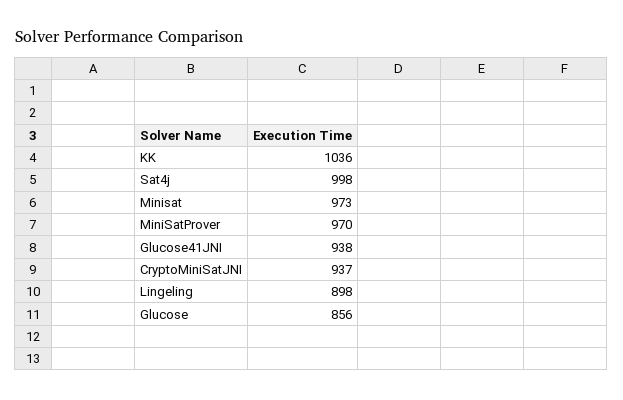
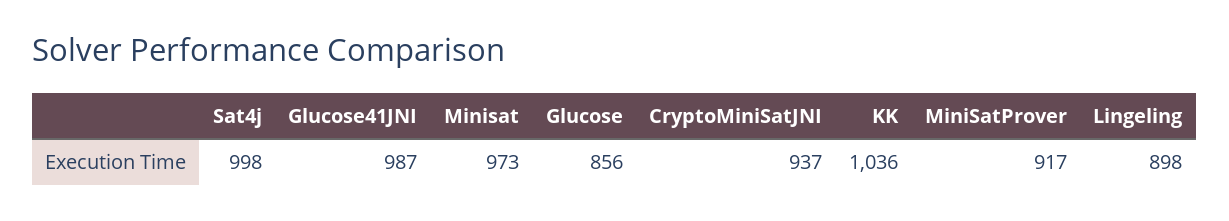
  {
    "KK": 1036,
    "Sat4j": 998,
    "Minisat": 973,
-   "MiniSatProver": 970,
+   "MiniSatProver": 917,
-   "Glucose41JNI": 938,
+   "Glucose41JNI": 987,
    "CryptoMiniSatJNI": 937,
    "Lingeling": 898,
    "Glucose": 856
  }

══════════════════════════════

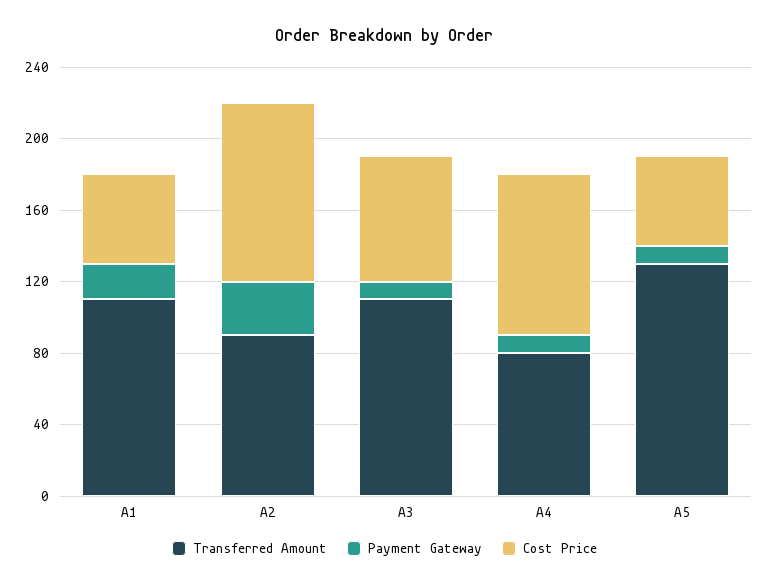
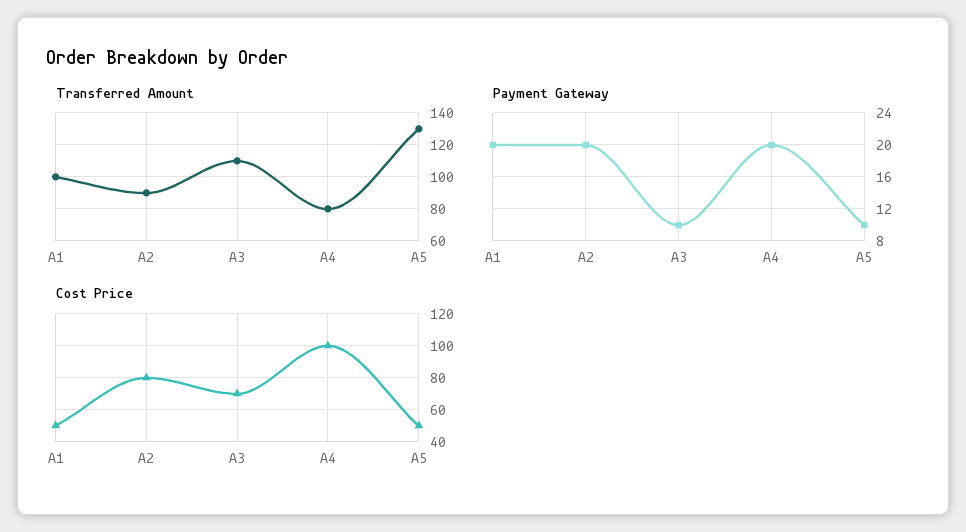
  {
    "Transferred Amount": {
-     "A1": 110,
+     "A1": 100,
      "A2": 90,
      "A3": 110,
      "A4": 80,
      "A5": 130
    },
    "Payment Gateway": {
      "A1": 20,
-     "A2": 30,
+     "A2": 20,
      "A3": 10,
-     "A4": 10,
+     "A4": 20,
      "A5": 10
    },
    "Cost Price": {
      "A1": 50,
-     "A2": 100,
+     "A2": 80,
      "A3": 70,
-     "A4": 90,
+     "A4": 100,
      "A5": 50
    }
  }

══════════════════════════════

Search the material above for "MiniSatProver". Copy each line that has it.

— ANSWER TO THE EXERCISE —
-   "MiniSatProver": 970,
+   "MiniSatProver": 917,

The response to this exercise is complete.